A Limited Liability Company (“LLC”) provides personal liability protection to its owners, as well as the tax and management flexibility. Both of these advantages have resulted in the increased use of LLC’s for aircraft ownership. However, in order for the FAA to accept an application for aircraft registration submitted by an LLC, the aircraft owner needs to comply with the registration requirements of 14 C.F.R. Part 47.
One of those requirements is that the LLC must meet the U.S. citizenship requirements of 14 C.F.R. § 47.3. One of the ways to prove to the FAA that the LLC does, in fact, satisfy those requirements is to submit a “Statement in Support of Registration by a Limited Liability Company” (“LLC statement”). Although this isn’t the only way to prove citizenship to the FAA, it is one of the most common methods.

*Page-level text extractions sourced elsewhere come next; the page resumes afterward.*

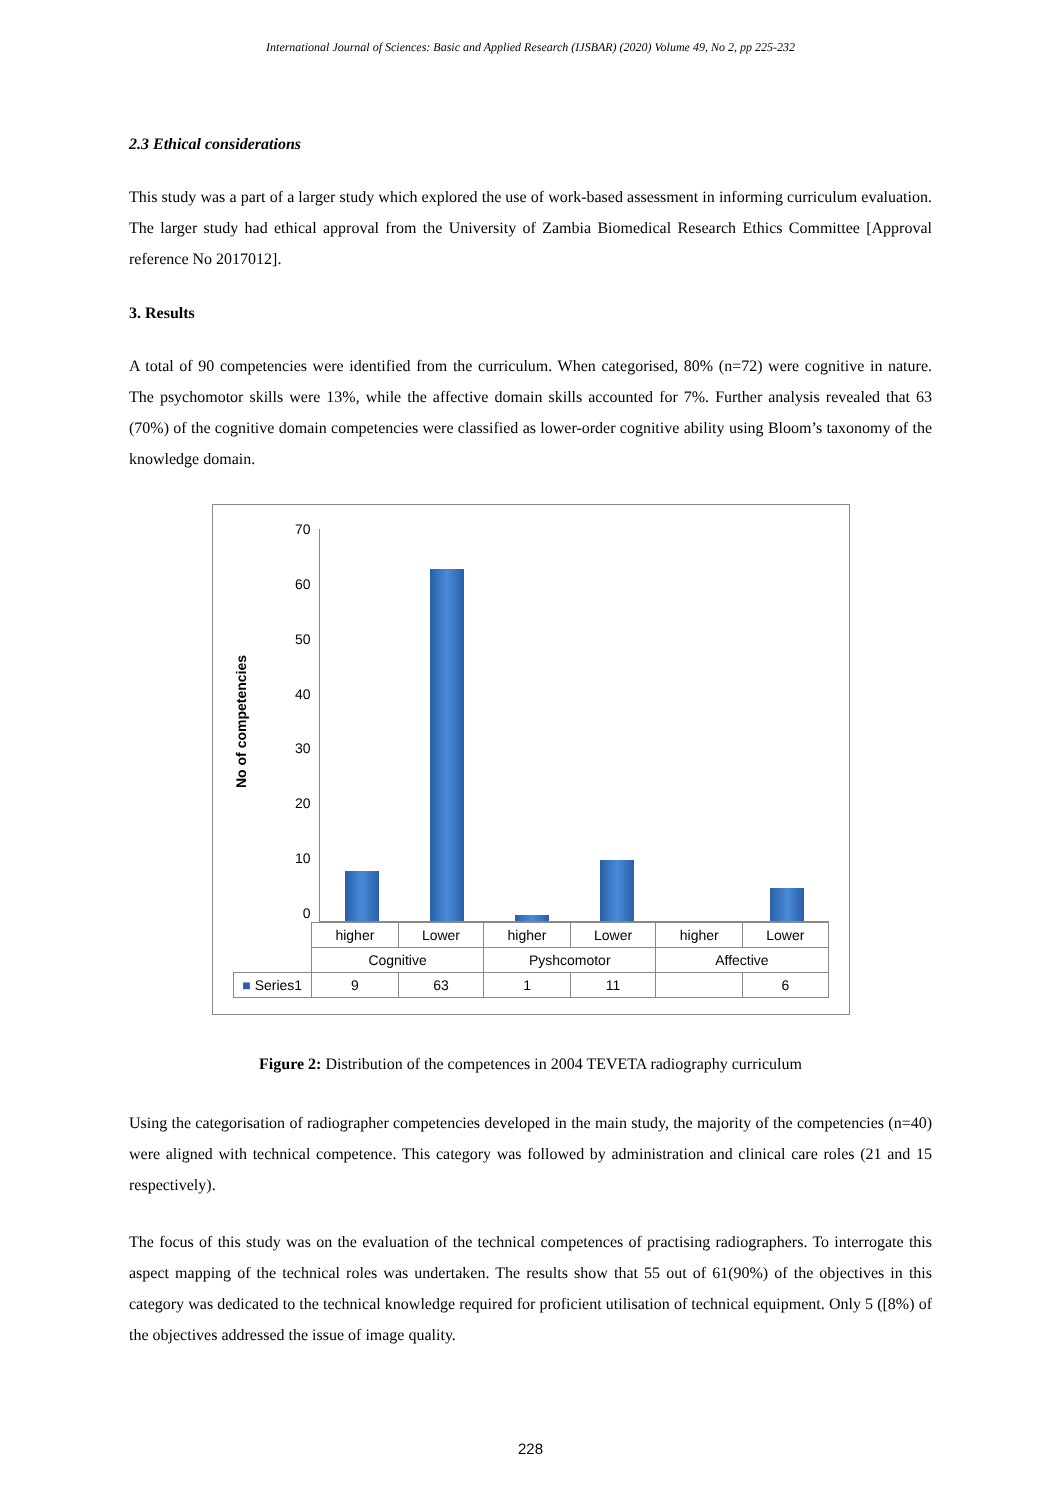International Journal of Sciences: Basic and Applied Research (IJSBAR) (2020) Volume 49, No 2, pp 225-232
2.3 Ethical considerations
This study was a part of a larger study which explored the use of work-based assessment in informing curriculum evaluation. The larger study had ethical approval from the University of Zambia Biomedical Research Ethics Committee [Approval reference No 2017012].
3. Results
A total of 90 competencies were identified from the curriculum. When categorised, 80% (n=72) were cognitive in nature. The psychomotor skills were 13%, while the affective domain skills accounted for 7%. Further analysis revealed that 63 (70%) of the cognitive domain competencies were classified as lower-order cognitive ability using Bloom’s taxonomy of the knowledge domain.
No of competencies
70
60
50
40
30
20
10
0
| | higher | Lower | higher | Lower | higher | Lower |
| | Cognitive | | Pyshcomotor | | Affective | |
| ■ Series1 | 9 | 63 | 1 | 11 | | 6 |
Figure 2: Distribution of the competences in 2004 TEVETA radiography curriculum
Using the categorisation of radiographer competencies developed in the main study, the majority of the competencies (n=40) were aligned with technical competence. This category was followed by administration and clinical care roles (21 and 15 respectively).
The focus of this study was on the evaluation of the technical competences of practising radiographers. To interrogate this aspect mapping of the technical roles was undertaken. The results show that 55 out of 61(90%) of the objectives in this category was dedicated to the technical knowledge required for proficient utilisation of technical equipment. Only 5 ([8%) of the objectives addressed the issue of image quality.
228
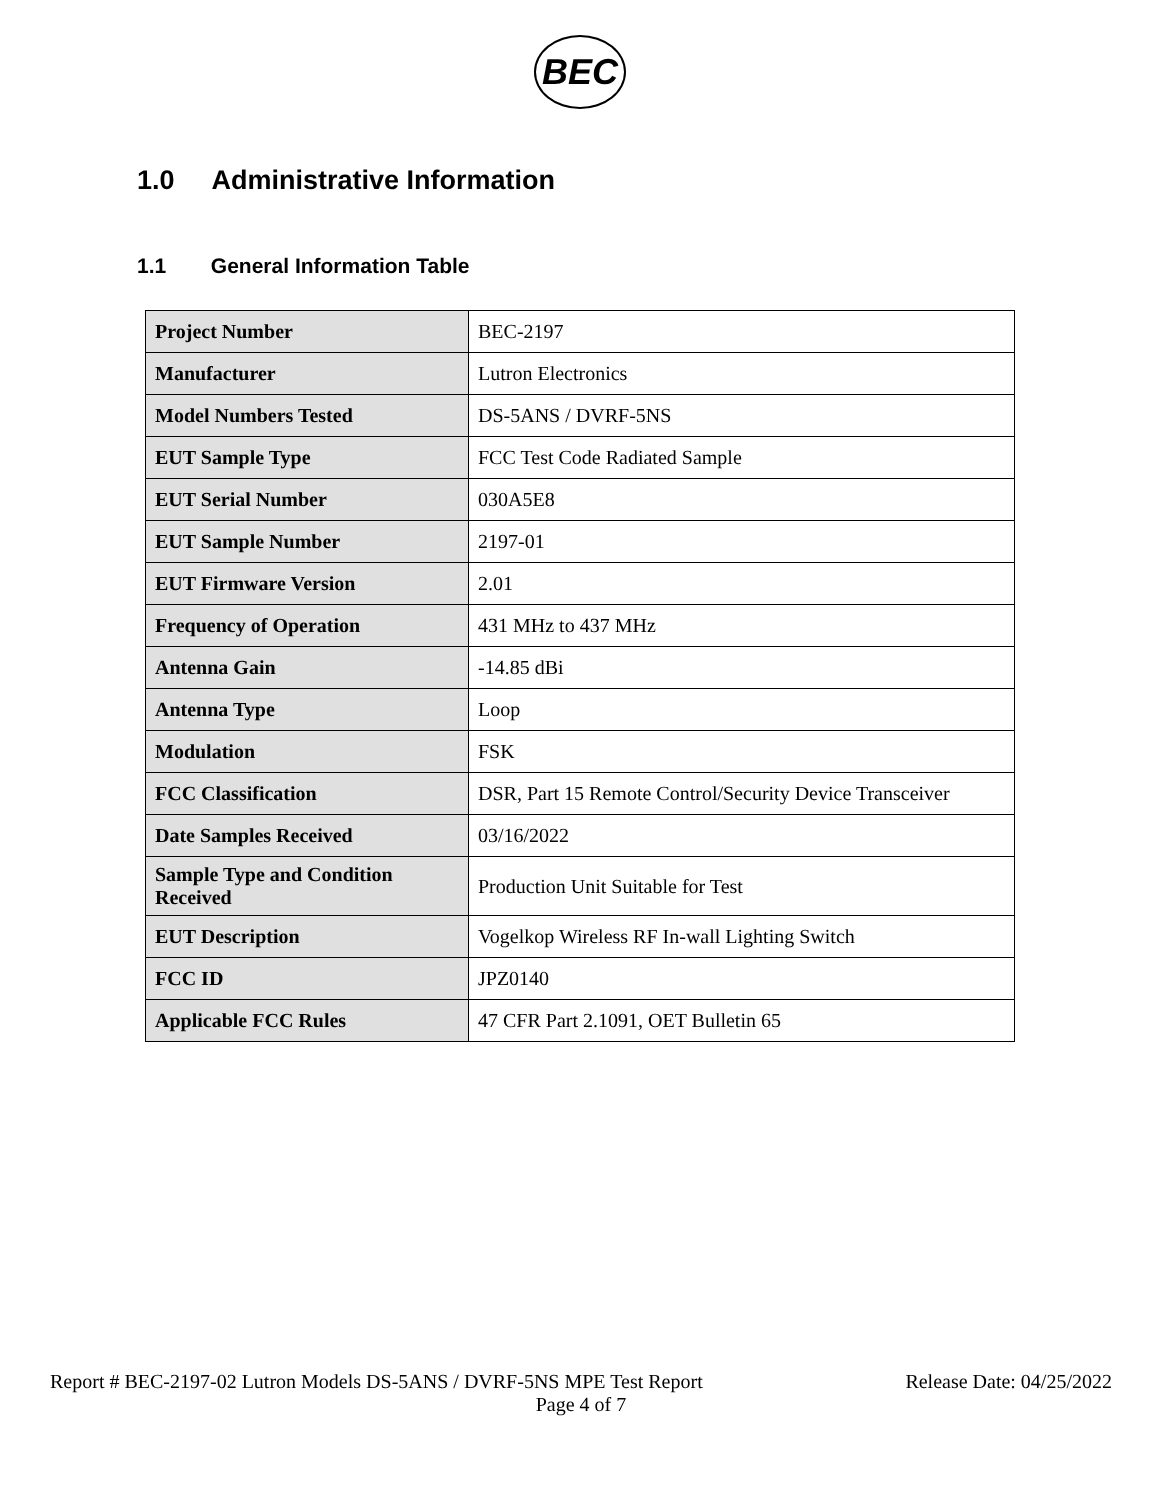BEC
1.0 Administrative Information
1.1 General Information Table
| Project Number | BEC-2197 |
| Manufacturer | Lutron Electronics |
| Model Numbers Tested | DS-5ANS / DVRF-5NS |
| EUT Sample Type | FCC Test Code Radiated Sample |
| EUT Serial Number | 030A5E8 |
| EUT Sample Number | 2197-01 |
| EUT Firmware Version | 2.01 |
| Frequency of Operation | 431 MHz to 437 MHz |
| Antenna Gain | -14.85 dBi |
| Antenna Type | Loop |
| Modulation | FSK |
| FCC Classification | DSR, Part 15 Remote Control/Security Device Transceiver |
| Date Samples Received | 03/16/2022 |
| Sample Type and Condition Received | Production Unit Suitable for Test |
| EUT Description | Vogelkop Wireless RF In-wall Lighting Switch |
| FCC ID | JPZ0140 |
| Applicable FCC Rules | 47 CFR Part 2.1091, OET Bulletin 65 |
Report # BEC-2197-02 Lutron Models DS-5ANS / DVRF-5NS MPE Test Report Release Date: 04/25/2022
Page 4 of 7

In the LLC statement, the LLC must identify its members and confirm whether each of its members is a U.S. citizen. However, if one of the members is another LLC, the FAA will require an additional LLC statement for that member LLC identifying its members and confirming that those members are also U.S. citizens. The idea is that the FAA wants to drill down to identify which of the individuals involved are U.S. citizens and then determine whether the LLC qualifies as a U.S. citizen under 14. C.F.R. § 47.2. If that second (or third, if necessary) LLC statement isn’t filed, the FAA will not register the aircraft until it either receives the LLC statement(s) or it receives other proof (usually organizational documents for the LLC) showing the citizenship of the members.
When all of the LLC’s individual or entity members are U.S. citizens, then the LLC will be considered a U.S. citizen. If all of the individuals or entity members are not U.S. citizens, in order for the LLC to be satisfy the citizenship requirement, 2/3 of its officers/managers satisfy U.S. citizenship AND whether 75% of the voting interest of the LLC is controlled by individuals or entities meeting U.S. citizenship requirements.
Another item on the LLC statement indicates whether the LLC is managed by its members or managers. Whatever answer is provided, that information needs to match the information provided by the LLC on the application for registration. For example, if the LLC statement indicates that the LLC is managed by its members, then the individual who signs the application for registration should indicate his or her title as “member” or “managing member.” On the other hand, if the LLC statement indicates that the LLC is managed by managers, then the individual signing the application should indicate his or her title as “manager” or some variant that includes the word manager (e.g. chief manager, chief financial manager etc.). If the LLC statement and the application for registration do not match, the FAA will reject the application.
Additionally, although an LLC may also be managed by officers, if the individual signs the application for registration as an officer (e.g. president, vice-president, treasurer etc.) the LLC statement will not be sufficient for the FAA to determine whether that individual has the appropriate authority. In that case, the FAA will reject the application unless it also receives the LLC’s operating agreement or some other documentation evidencing the officer’s authority to sign on behalf of the LLC.
Applying for registration of an aircraft with the FAA on behalf of an LLC can be tricky. The aircraft owner(s) using an LLC to own an aircraft need to carefully dot the “i’s” and cross the “t’s” to ensure that the FAA will accept the LLC’s application and register the aircraft. Understanding the LLC statement and the FAA’s requirements can help you avoid some of the “gotcha’s” that can cause problems for an aircraft owner trying to register an aircraft with the FAA using an LLC.